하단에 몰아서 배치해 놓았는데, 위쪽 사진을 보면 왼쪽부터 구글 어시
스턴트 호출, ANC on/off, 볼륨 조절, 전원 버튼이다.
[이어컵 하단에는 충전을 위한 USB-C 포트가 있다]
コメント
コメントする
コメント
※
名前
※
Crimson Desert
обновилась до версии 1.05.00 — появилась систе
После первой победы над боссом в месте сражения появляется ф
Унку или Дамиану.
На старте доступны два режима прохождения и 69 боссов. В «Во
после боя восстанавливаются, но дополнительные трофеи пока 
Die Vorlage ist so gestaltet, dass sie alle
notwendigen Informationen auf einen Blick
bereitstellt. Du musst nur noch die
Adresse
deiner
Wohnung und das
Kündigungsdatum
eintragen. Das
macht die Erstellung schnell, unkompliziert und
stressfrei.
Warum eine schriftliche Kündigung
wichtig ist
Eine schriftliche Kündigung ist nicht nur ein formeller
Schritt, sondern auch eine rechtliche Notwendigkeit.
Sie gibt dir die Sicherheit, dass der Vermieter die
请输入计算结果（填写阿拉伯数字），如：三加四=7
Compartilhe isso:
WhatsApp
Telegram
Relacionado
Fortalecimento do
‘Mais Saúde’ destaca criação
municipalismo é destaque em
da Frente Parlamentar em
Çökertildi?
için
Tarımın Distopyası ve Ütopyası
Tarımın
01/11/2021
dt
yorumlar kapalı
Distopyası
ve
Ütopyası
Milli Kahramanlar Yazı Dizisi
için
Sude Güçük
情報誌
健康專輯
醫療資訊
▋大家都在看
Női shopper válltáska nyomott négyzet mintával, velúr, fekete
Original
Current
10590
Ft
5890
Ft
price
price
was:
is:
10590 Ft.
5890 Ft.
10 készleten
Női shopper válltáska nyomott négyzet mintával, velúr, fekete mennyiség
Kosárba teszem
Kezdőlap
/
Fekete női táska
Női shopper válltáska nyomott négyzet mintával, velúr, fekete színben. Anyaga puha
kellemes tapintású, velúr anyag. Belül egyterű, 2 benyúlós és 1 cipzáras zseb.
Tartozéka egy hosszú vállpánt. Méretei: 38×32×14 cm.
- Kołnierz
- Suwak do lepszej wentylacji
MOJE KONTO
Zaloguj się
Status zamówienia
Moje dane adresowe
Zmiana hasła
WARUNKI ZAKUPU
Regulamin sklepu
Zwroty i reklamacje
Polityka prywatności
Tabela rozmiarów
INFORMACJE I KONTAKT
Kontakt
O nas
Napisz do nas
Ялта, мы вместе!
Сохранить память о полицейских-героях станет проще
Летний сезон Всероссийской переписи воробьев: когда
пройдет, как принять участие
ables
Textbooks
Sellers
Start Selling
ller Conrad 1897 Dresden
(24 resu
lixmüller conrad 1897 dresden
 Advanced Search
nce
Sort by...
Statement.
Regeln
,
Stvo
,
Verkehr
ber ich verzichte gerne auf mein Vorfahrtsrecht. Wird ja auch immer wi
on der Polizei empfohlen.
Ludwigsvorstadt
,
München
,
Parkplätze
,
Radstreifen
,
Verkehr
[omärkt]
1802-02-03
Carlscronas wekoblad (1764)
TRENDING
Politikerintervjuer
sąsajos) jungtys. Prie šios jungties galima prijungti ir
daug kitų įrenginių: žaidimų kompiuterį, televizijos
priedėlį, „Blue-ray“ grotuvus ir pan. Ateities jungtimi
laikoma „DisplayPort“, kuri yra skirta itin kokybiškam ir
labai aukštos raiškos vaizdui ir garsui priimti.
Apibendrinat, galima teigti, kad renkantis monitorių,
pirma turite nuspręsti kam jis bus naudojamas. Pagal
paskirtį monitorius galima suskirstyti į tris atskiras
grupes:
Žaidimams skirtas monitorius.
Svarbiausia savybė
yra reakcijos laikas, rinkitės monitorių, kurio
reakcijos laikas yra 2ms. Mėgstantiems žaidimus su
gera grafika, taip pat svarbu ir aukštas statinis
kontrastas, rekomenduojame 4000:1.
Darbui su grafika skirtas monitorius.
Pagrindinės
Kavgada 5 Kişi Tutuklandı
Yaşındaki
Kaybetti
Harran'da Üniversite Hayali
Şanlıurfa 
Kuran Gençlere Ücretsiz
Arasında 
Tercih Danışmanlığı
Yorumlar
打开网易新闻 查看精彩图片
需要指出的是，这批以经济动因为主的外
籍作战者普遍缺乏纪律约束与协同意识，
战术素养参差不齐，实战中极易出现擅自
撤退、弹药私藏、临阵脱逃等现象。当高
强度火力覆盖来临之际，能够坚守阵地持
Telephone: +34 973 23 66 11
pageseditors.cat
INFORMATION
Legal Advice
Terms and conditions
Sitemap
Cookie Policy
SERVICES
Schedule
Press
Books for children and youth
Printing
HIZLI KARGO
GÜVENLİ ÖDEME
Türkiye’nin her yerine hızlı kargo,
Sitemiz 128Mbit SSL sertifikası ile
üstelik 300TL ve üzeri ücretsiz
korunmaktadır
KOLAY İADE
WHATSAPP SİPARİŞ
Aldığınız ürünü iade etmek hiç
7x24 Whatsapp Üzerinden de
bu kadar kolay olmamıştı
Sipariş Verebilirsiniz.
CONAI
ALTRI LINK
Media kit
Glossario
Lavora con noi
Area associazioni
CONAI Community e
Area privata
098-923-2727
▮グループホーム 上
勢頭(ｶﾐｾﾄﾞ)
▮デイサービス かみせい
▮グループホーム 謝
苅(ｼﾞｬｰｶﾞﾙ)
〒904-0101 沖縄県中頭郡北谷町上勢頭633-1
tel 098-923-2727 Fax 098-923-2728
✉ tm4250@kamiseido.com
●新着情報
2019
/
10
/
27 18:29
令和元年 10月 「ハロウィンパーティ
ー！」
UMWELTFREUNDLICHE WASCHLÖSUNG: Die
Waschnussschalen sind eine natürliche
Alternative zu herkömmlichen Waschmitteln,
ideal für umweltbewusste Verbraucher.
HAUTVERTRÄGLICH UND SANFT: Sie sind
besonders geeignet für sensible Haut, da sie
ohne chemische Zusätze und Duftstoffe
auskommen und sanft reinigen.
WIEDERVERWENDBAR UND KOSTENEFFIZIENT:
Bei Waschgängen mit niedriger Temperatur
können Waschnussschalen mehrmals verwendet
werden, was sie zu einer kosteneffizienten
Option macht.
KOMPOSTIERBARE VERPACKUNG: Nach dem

━━━━━━━━━━━━━━━━━━━━━━━━━━━━━━

Rewrite all the records above with every "velúr" swapped for "bőr", leaving everything else as it is.

하단에 몰아서 배치해 놓았는데, 위쪽 사진을 보면 왼쪽부터 구글 어시
스턴트 호출, ANC on/off, 볼륨 조절, 전원 버튼이다.
[이어컵 하단에는 충전을 위한 USB-C 포트가 있다]
コメント
コメントする
コメント
※
名前
※
Crimson Desert
обновилась до версии 1.05.00 — появилась систе
После первой победы над боссом в месте сражения появляется ф
Унку или Дамиану.
На старте доступны два режима прохождения и 69 боссов. В «Во
после боя восстанавливаются, но дополнительные трофеи пока 
Die Vorlage ist so gestaltet, dass sie alle
notwendigen Informationen auf einen Blick
bereitstellt. Du musst nur noch die
Adresse
deiner
Wohnung und das
Kündigungsdatum
eintragen. Das
macht die Erstellung schnell, unkompliziert und
stressfrei.
Warum eine schriftliche Kündigung
wichtig ist
Eine schriftliche Kündigung ist nicht nur ein formeller
Schritt, sondern auch eine rechtliche Notwendigkeit.
Sie gibt dir die Sicherheit, dass der Vermieter die
请输入计算结果（填写阿拉伯数字），如：三加四=7
Compartilhe isso:
WhatsApp
Telegram
Relacionado
Fortalecimento do
‘Mais Saúde’ destaca criação
municipalismo é destaque em
da Frente Parlamentar em
Çökertildi?
için
Tarımın Distopyası ve Ütopyası
Tarımın
01/11/2021
dt
yorumlar kapalı
Distopyası
ve
Ütopyası
Milli Kahramanlar Yazı Dizisi
için
Sude Güçük
情報誌
健康專輯
醫療資訊
▋大家都在看
Női shopper válltáska nyomott négyzet mintával, bőr, fekete
Original
Current
10590
Ft
5890
Ft
price
price
was:
is:
10590 Ft.
5890 Ft.
10 készleten
Női shopper válltáska nyomott négyzet mintával, bőr, fekete mennyiség
Kosárba teszem
Kezdőlap
/
Fekete női táska
Női shopper válltáska nyomott négyzet mintával, bőr, fekete színben. Anyaga puha
kellemes tapintású, bőr anyag. Belül egyterű, 2 benyúlós és 1 cipzáras zseb.
Tartozéka egy hosszú vállpánt. Méretei: 38×32×14 cm.
- Kołnierz
- Suwak do lepszej wentylacji
MOJE KONTO
Zaloguj się
Status zamówienia
Moje dane adresowe
Zmiana hasła
WARUNKI ZAKUPU
Regulamin sklepu
Zwroty i reklamacje
Polityka prywatności
Tabela rozmiarów
INFORMACJE I KONTAKT
Kontakt
O nas
Napisz do nas
Ялта, мы вместе!
Сохранить память о полицейских-героях станет проще
Летний сезон Всероссийской переписи воробьев: когда
пройдет, как принять участие
ables
Textbooks
Sellers
Start Selling
ller Conrad 1897 Dresden
(24 resu
lixmüller conrad 1897 dresden
 Advanced Search
nce
Sort by...
Statement.
Regeln
,
Stvo
,
Verkehr
ber ich verzichte gerne auf mein Vorfahrtsrecht. Wird ja auch immer wi
on der Polizei empfohlen.
Ludwigsvorstadt
,
München
,
Parkplätze
,
Radstreifen
,
Verkehr
[omärkt]
1802-02-03
Carlscronas wekoblad (1764)
TRENDING
Politikerintervjuer
sąsajos) jungtys. Prie šios jungties galima prijungti ir
daug kitų įrenginių: žaidimų kompiuterį, televizijos
priedėlį, „Blue-ray“ grotuvus ir pan. Ateities jungtimi
laikoma „DisplayPort“, kuri yra skirta itin kokybiškam ir
labai aukštos raiškos vaizdui ir garsui priimti.
Apibendrinat, galima teigti, kad renkantis monitorių,
pirma turite nuspręsti kam jis bus naudojamas. Pagal
paskirtį monitorius galima suskirstyti į tris atskiras
grupes:
Žaidimams skirtas monitorius.
Svarbiausia savybė
yra reakcijos laikas, rinkitės monitorių, kurio
reakcijos laikas yra 2ms. Mėgstantiems žaidimus su
gera grafika, taip pat svarbu ir aukštas statinis
kontrastas, rekomenduojame 4000:1.
Darbui su grafika skirtas monitorius.
Pagrindinės
Kavgada 5 Kişi Tutuklandı
Yaşındaki
Kaybetti
Harran'da Üniversite Hayali
Şanlıurfa 
Kuran Gençlere Ücretsiz
Arasında 
Tercih Danışmanlığı
Yorumlar
打开网易新闻 查看精彩图片
需要指出的是，这批以经济动因为主的外
籍作战者普遍缺乏纪律约束与协同意识，
战术素养参差不齐，实战中极易出现擅自
撤退、弹药私藏、临阵脱逃等现象。当高
强度火力覆盖来临之际，能够坚守阵地持
Telephone: +34 973 23 66 11
pageseditors.cat
INFORMATION
Legal Advice
Terms and conditions
Sitemap
Cookie Policy
SERVICES
Schedule
Press
Books for children and youth
Printing
HIZLI KARGO
GÜVENLİ ÖDEME
Türkiye’nin her yerine hızlı kargo,
Sitemiz 128Mbit SSL sertifikası ile
üstelik 300TL ve üzeri ücretsiz
korunmaktadır
KOLAY İADE
WHATSAPP SİPARİŞ
Aldığınız ürünü iade etmek hiç
7x24 Whatsapp Üzerinden de
bu kadar kolay olmamıştı
Sipariş Verebilirsiniz.
CONAI
ALTRI LINK
Media kit
Glossario
Lavora con noi
Area associazioni
CONAI Community e
Area privata
098-923-2727
▮グループホーム 上
勢頭(ｶﾐｾﾄﾞ)
▮デイサービス かみせい
▮グループホーム 謝
苅(ｼﾞｬｰｶﾞﾙ)
〒904-0101 沖縄県中頭郡北谷町上勢頭633-1
tel 098-923-2727 Fax 098-923-2728
✉ tm4250@kamiseido.com
●新着情報
2019
/
10
/
27 18:29
令和元年 10月 「ハロウィンパーティ
ー！」
UMWELTFREUNDLICHE WASCHLÖSUNG: Die
Waschnussschalen sind eine natürliche
Alternative zu herkömmlichen Waschmitteln,
ideal für umweltbewusste Verbraucher.
HAUTVERTRÄGLICH UND SANFT: Sie sind
besonders geeignet für sensible Haut, da sie
ohne chemische Zusätze und Duftstoffe
auskommen und sanft reinigen.
WIEDERVERWENDBAR UND KOSTENEFFIZIENT:
Bei Waschgängen mit niedriger Temperatur
können Waschnussschalen mehrmals verwendet
werden, was sie zu einer kosteneffizienten
Option macht.
KOMPOSTIERBARE VERPACKUNG: Nach dem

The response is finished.